◆ Extracted information:
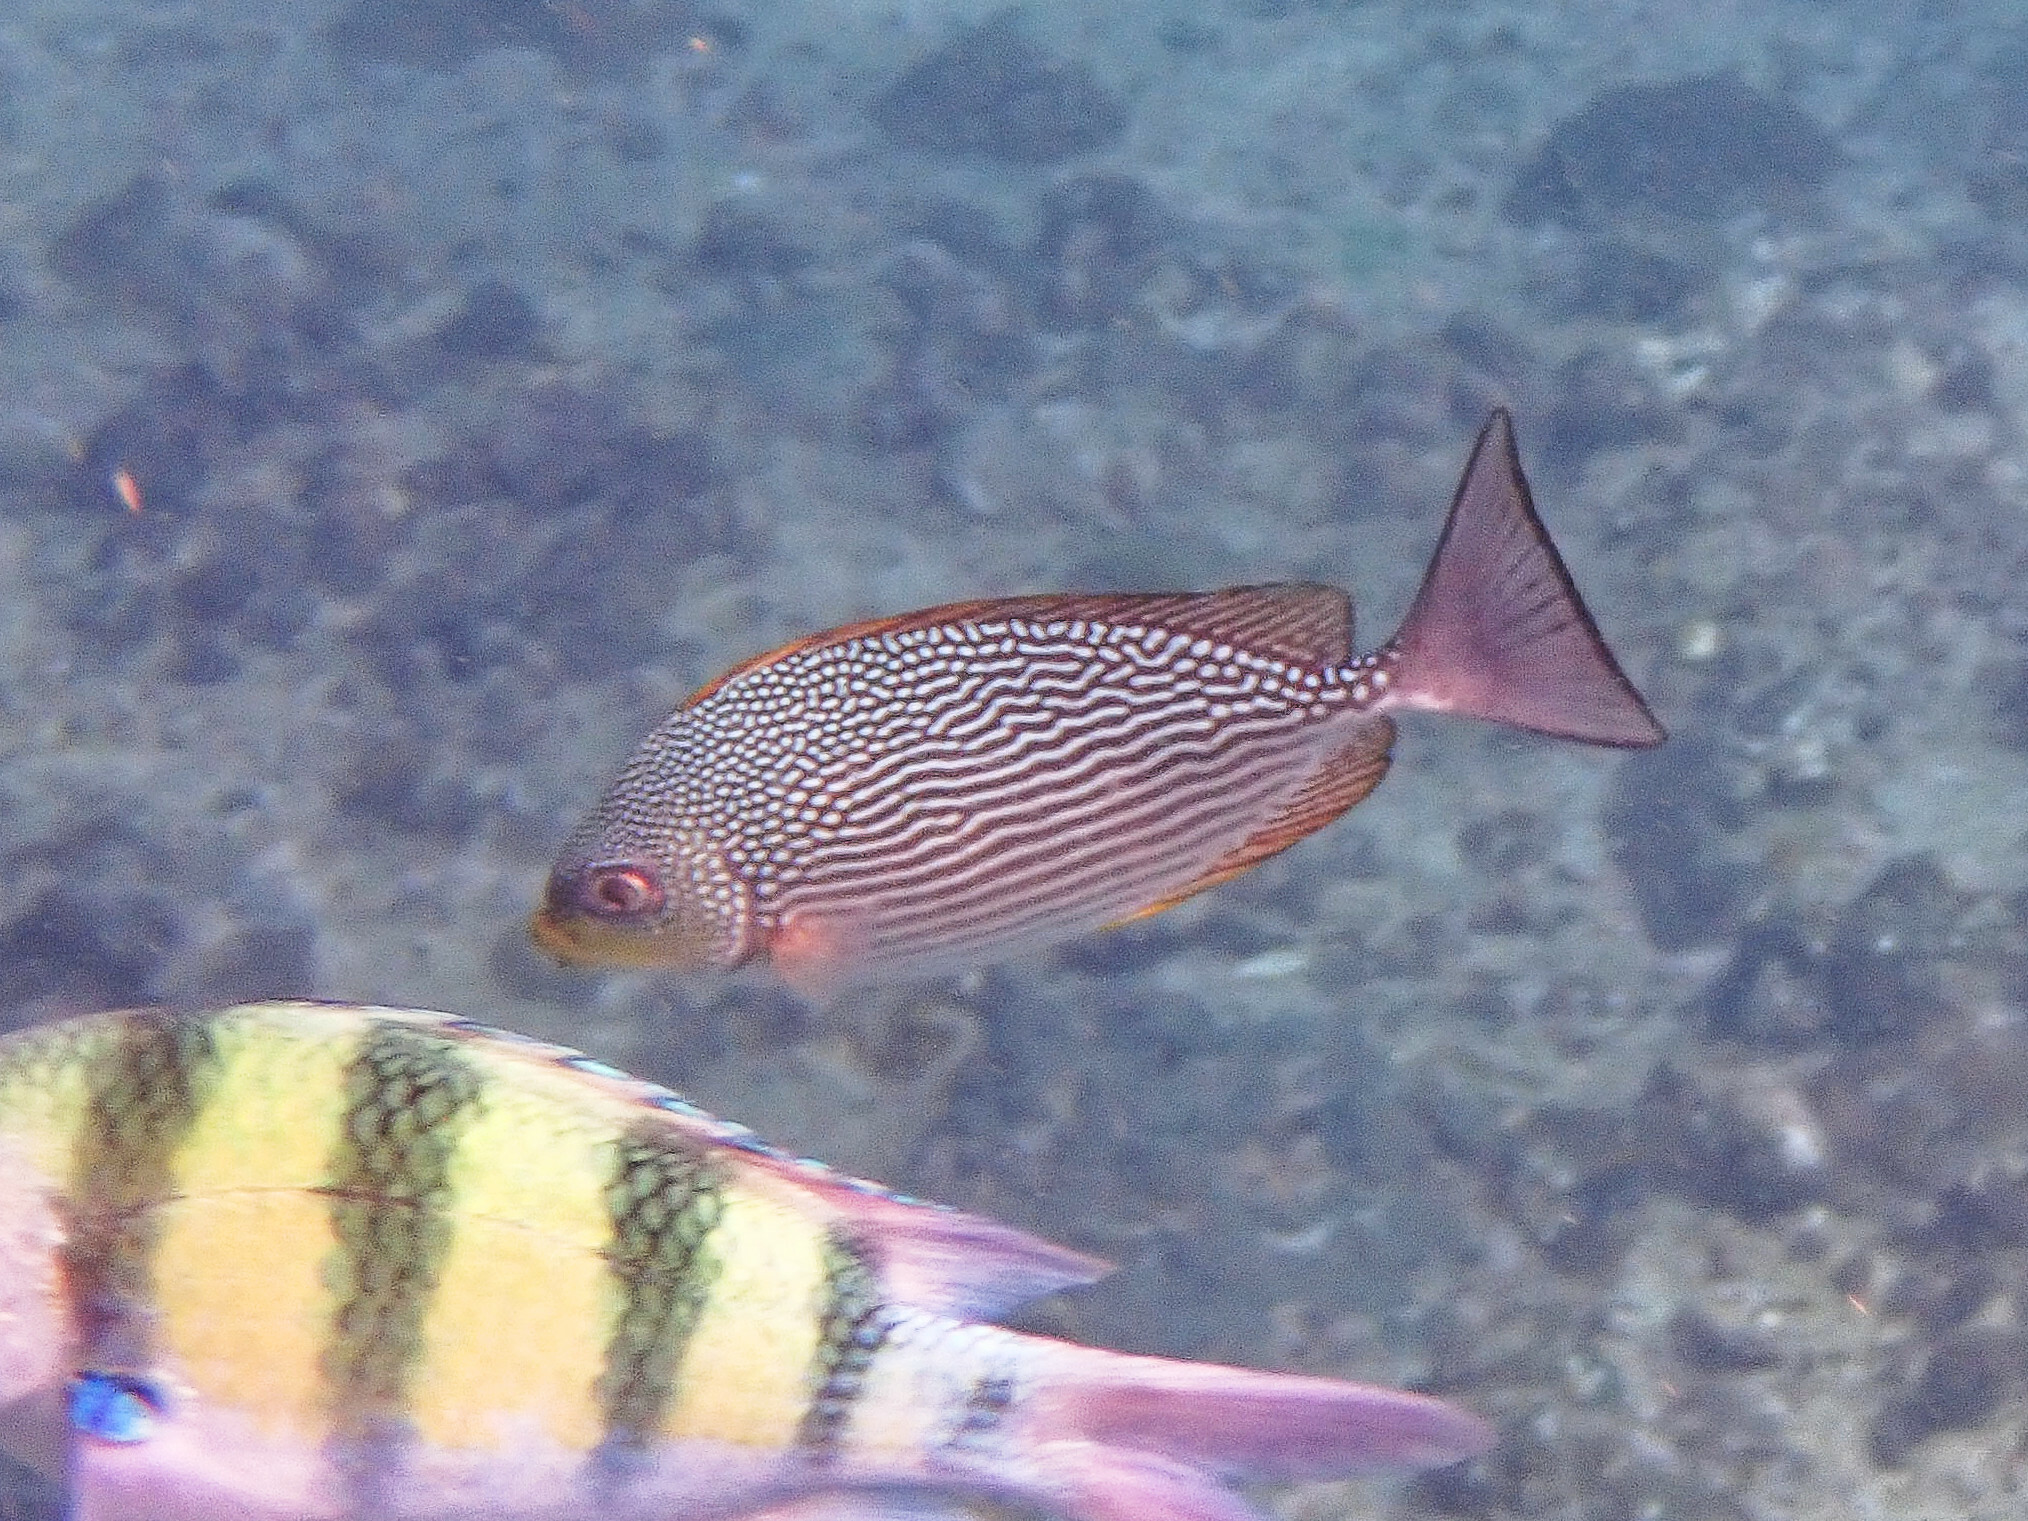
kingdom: Animalia
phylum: Chordata
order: Perciformes
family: Siganidae
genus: Siganus
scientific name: Siganus javus
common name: Java rabbitfish
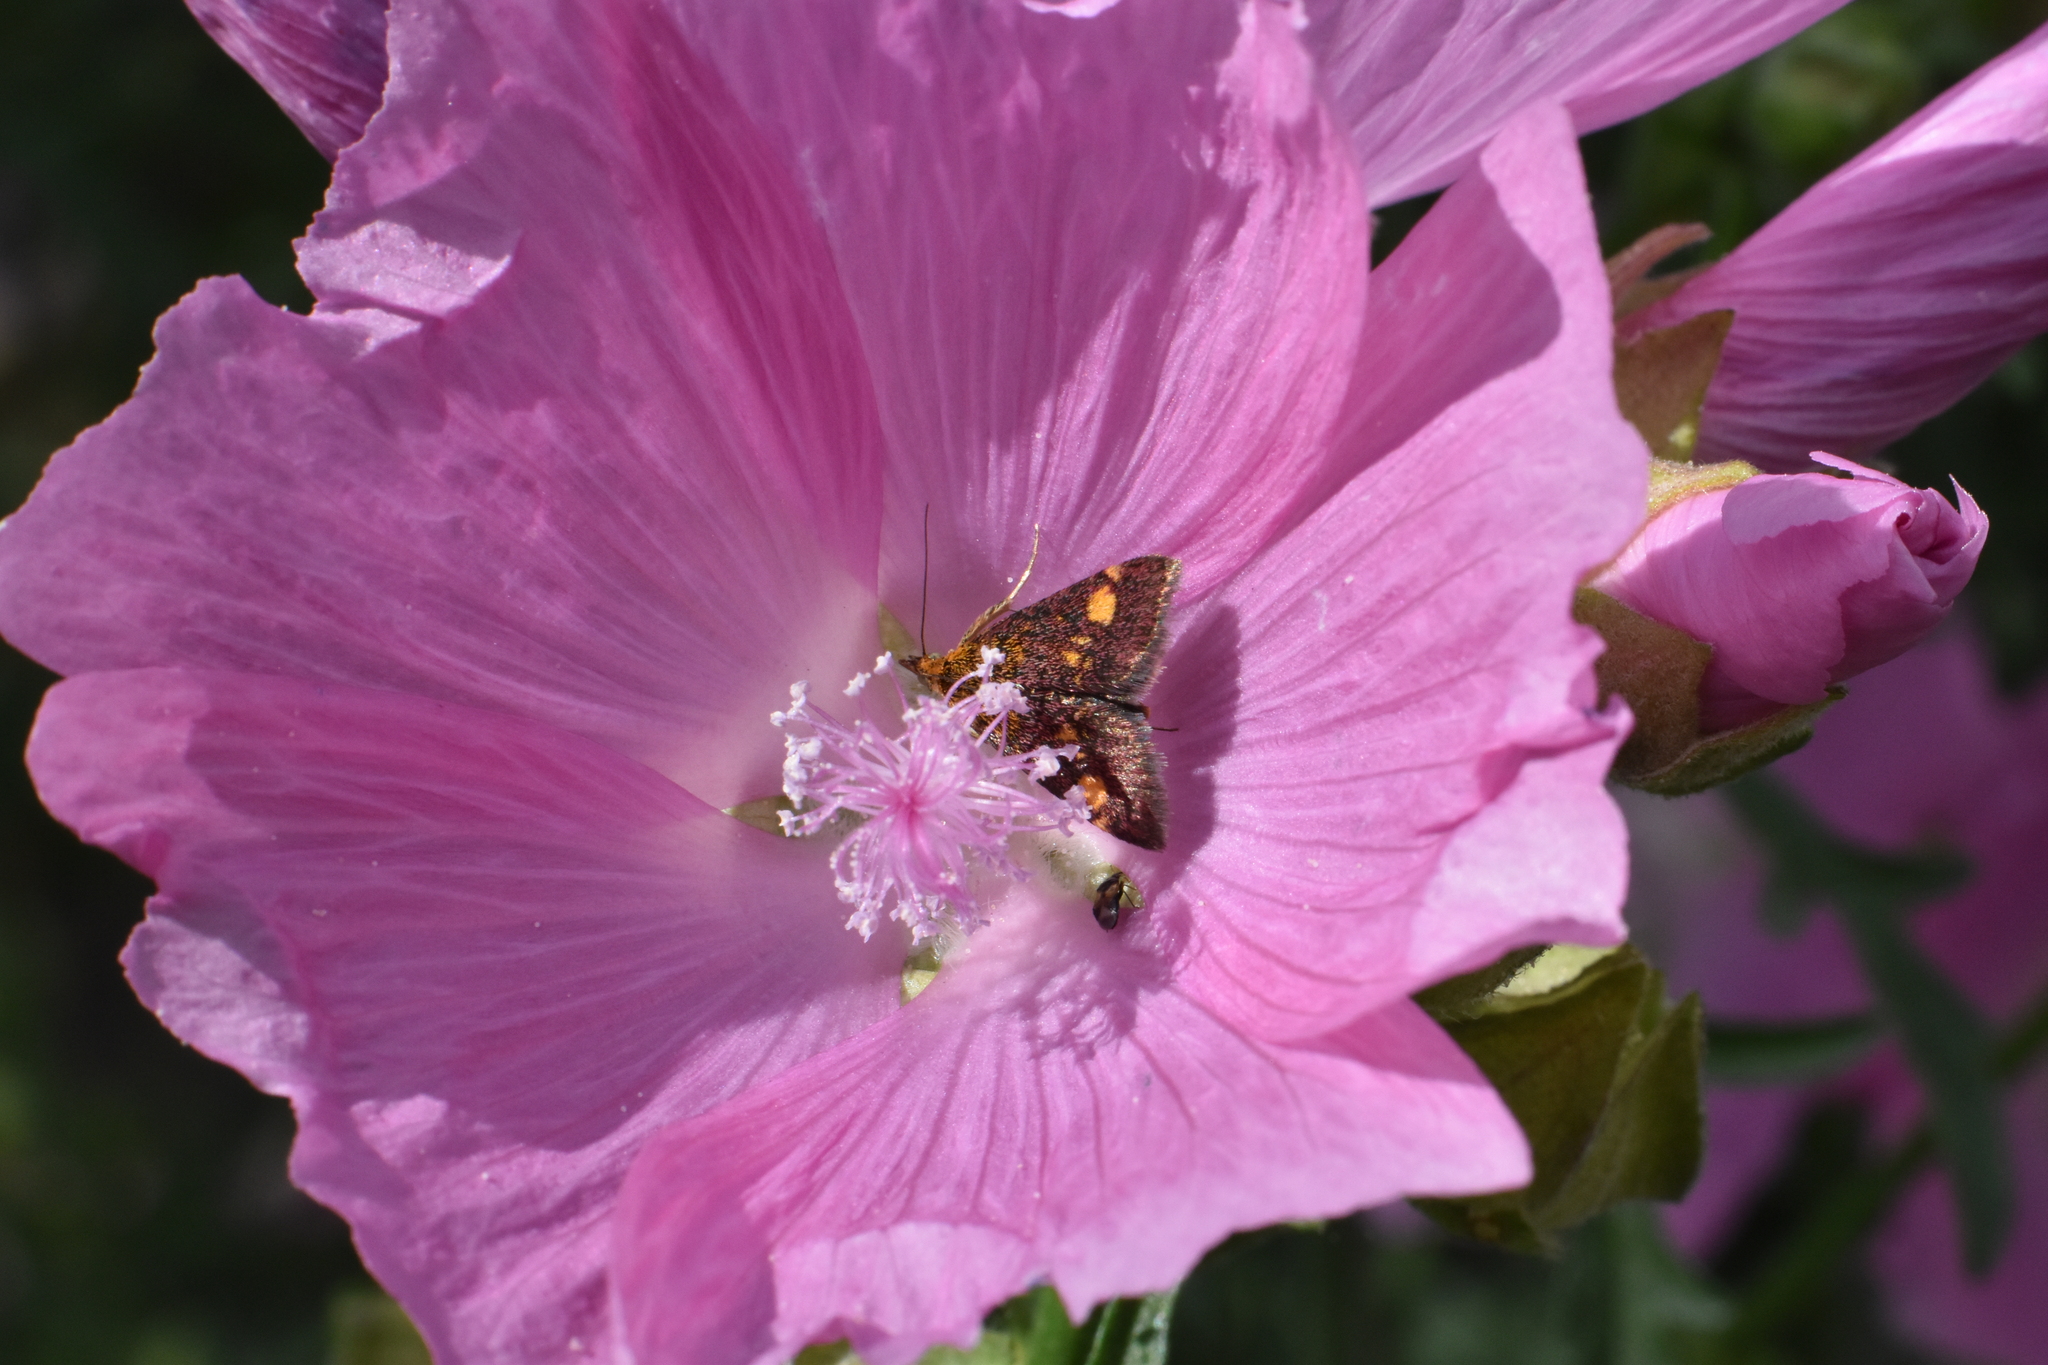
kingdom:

◆ Goal of the exercise:
Print the naming lines of every row above word for word, omitting the pictures.

◆ Response to this task:
kingdom: Animalia
phylum: Chordata
order: Perciformes
family: Siganidae
genus: Siganus
scientific name: Siganus javus
common name: Java rabbitfish
kingdom:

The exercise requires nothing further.